Berlin, 19. November 2025 (JPD) – Das Landesarbeitsgericht Düsseldorf hat die ordentliche Kündigung eines Beschäftigten wegen vulgär formulierter Kritik an der Schichtführung für unwirksam erklärt. Nach Auffassung der Kammer stellte die Äußerung zwar eine grobe Ausdrucksweise dar, sei jedoch nicht als persönliche Herabwürdigung der Vorgesetzten zu verstehen. Die Kündigung sei deshalb unverhältnismäßig. Mit der Entscheidung setzt das Gericht ein klares Signal zur arbeitsrechtlichen Bewertung konfliktbedingter Kommunikation am Arbeitsplatz.
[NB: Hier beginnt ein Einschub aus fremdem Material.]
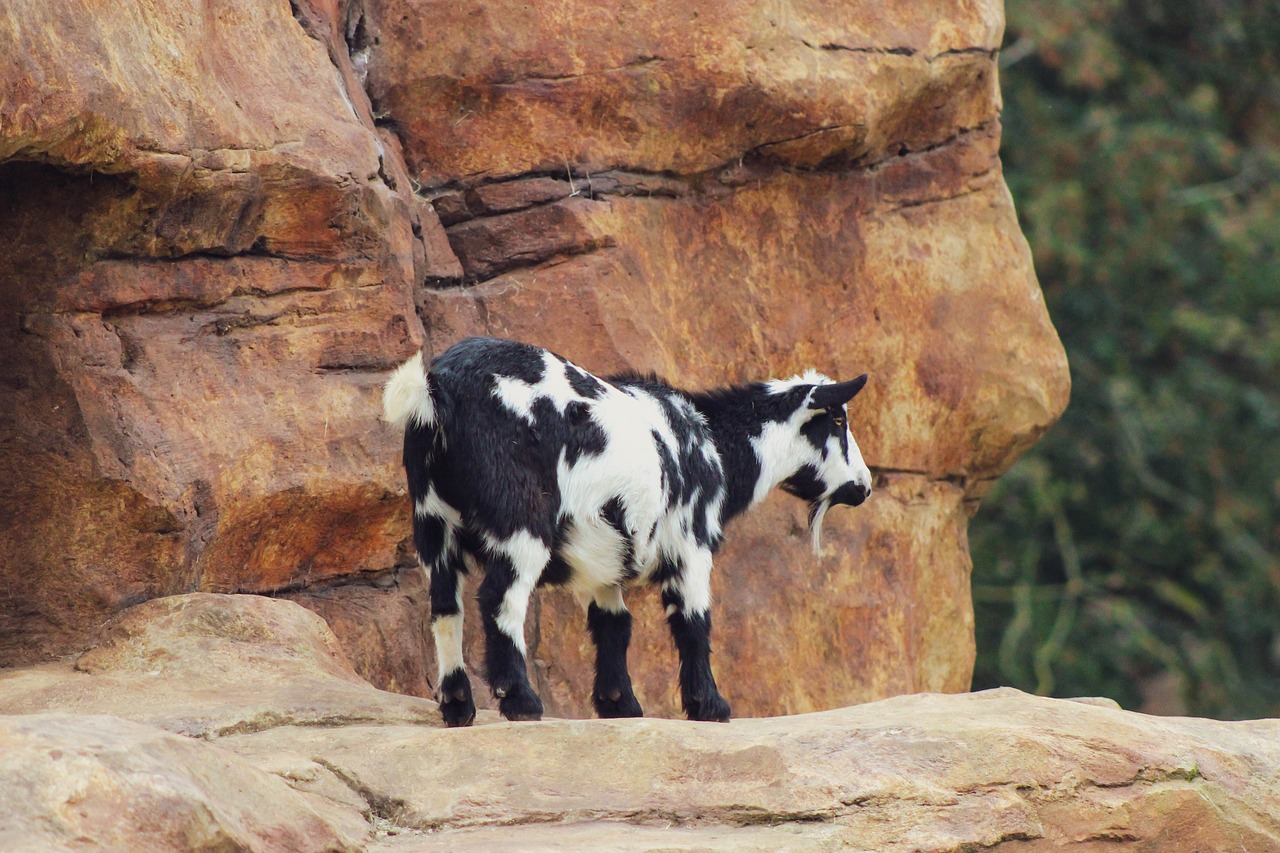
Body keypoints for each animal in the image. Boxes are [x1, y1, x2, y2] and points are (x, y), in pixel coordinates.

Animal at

Kündigung wegen „vulgärer Kritik an der Schichtführung“ unwirksam
Der Kläger war seit 2020 in einem Verteilzentrum einer Handelsgruppe beschäftigt und zuletzt in der Dauernachtschicht tätig. Bereits im Frühjahr 2024 hatte er zwei Abmahnungen erhalten. Am 24. August 2024 kam es zu einem erneuten Konflikt mit einer neuen Vorgesetzten. Diese schilderte, der Mitarbeiter habe ihre Anweisungen ignoriert, sie als „Kind“ bezeichnet und anschließend in türkischer Sprache eine grob beleidigende Aussage gemacht. Der Kläger hingegen erklärte, seine Äußerung sei missverstanden worden und habe sich sinngemäß auf den hohen Druck in der Schicht bezogen. Die Arbeitgeberin kündigte das Arbeitsverhältnis zum 31. Oktober 2024.
Mit seiner Kündigungsschutzklage blieb der Kläger zunächst erfolglos. In der Berufung nahm das Landesarbeitsgericht eine umfangreiche Beweisaufnahme vor, in der die Vorgesetzte, ein Kollege sowie der Shift Manager als Zeugen gehört wurden. Die Kammer sah zwar als erwiesen an, dass der Kläger die Äußerung im Kern so getätigt hatte, wie von der Arbeitgeberin behauptet. Zugleich ergaben die Zeugenaussagen, dass die Worte nicht als gezielte persönliche Beleidigung gemeint waren, sondern als vulgär formulierte Kritik an der Art der Schichtführung. Die Situation sei durch Konflikt und emotionalen Druck geprägt gewesen.
Unter Abwägung der Interessen beider Seiten kam das Gericht zu dem Ergebnis, dass eine Kündigung eine unverhältnismäßige Reaktion darstellt. Die Äußerung sei zwar deutlich unangebracht, erreiche aber nicht die Schwelle, die eine Beendigung des Arbeitsverhältnisses rechtfertige. Andere arbeitsrechtliche Maßnahmen hätten ausgereicht, um die Pflichtverletzung zu sanktionieren. Die Revision wurde nicht zugelassen.
Die Entscheidung verdeutlicht, dass der Vorwurf vulgärer Kritik an der Schichtführung nicht automatisch eine Kündigung trägt. Maßgeblich bleibt die Einordnung der Äußerung im Gesamtzusammenhang der konkreten Konfliktsituation.